● What is being asked: Copy the lines below word for word, omitting the pictures.
··· Recorded information ···
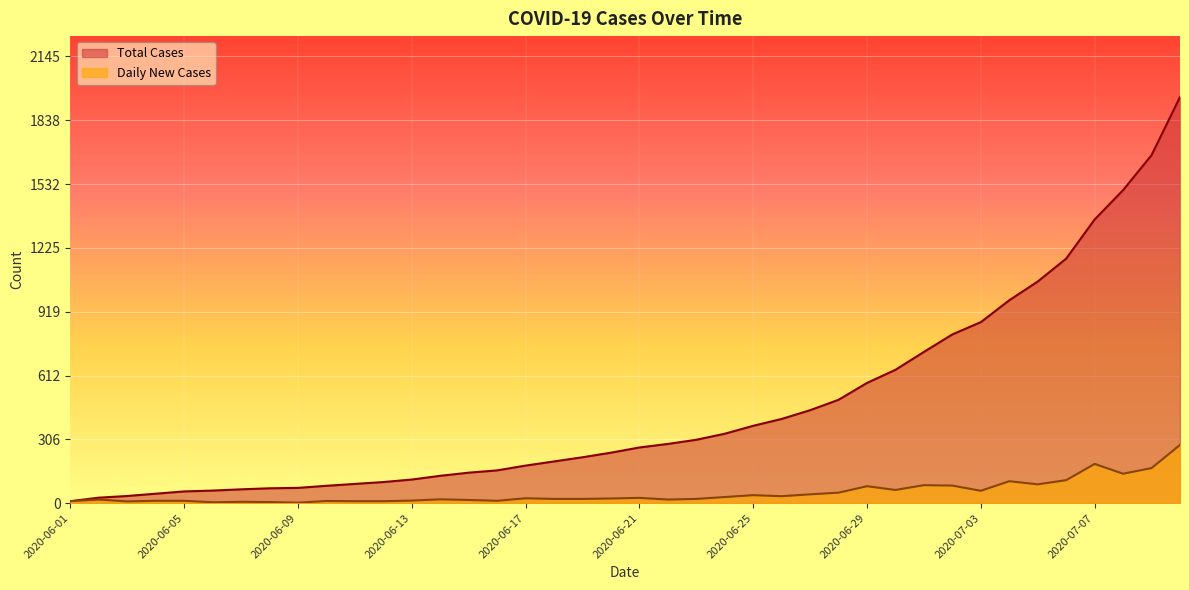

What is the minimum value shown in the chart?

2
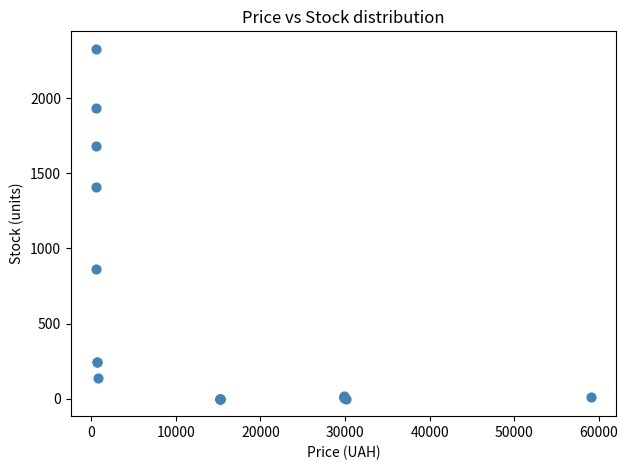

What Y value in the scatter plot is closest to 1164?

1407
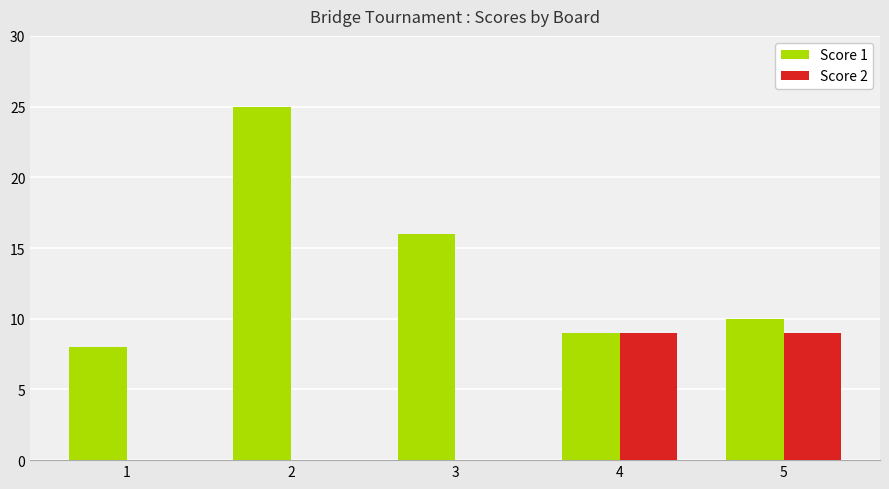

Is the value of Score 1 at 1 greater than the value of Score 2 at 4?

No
···
● Response area:
What is the minimum value shown in the chart?

2

What Y value in the scatter plot is closest to 1164?

1407

Is the value of Score 1 at 1 greater than the value of Score 2 at 4?

No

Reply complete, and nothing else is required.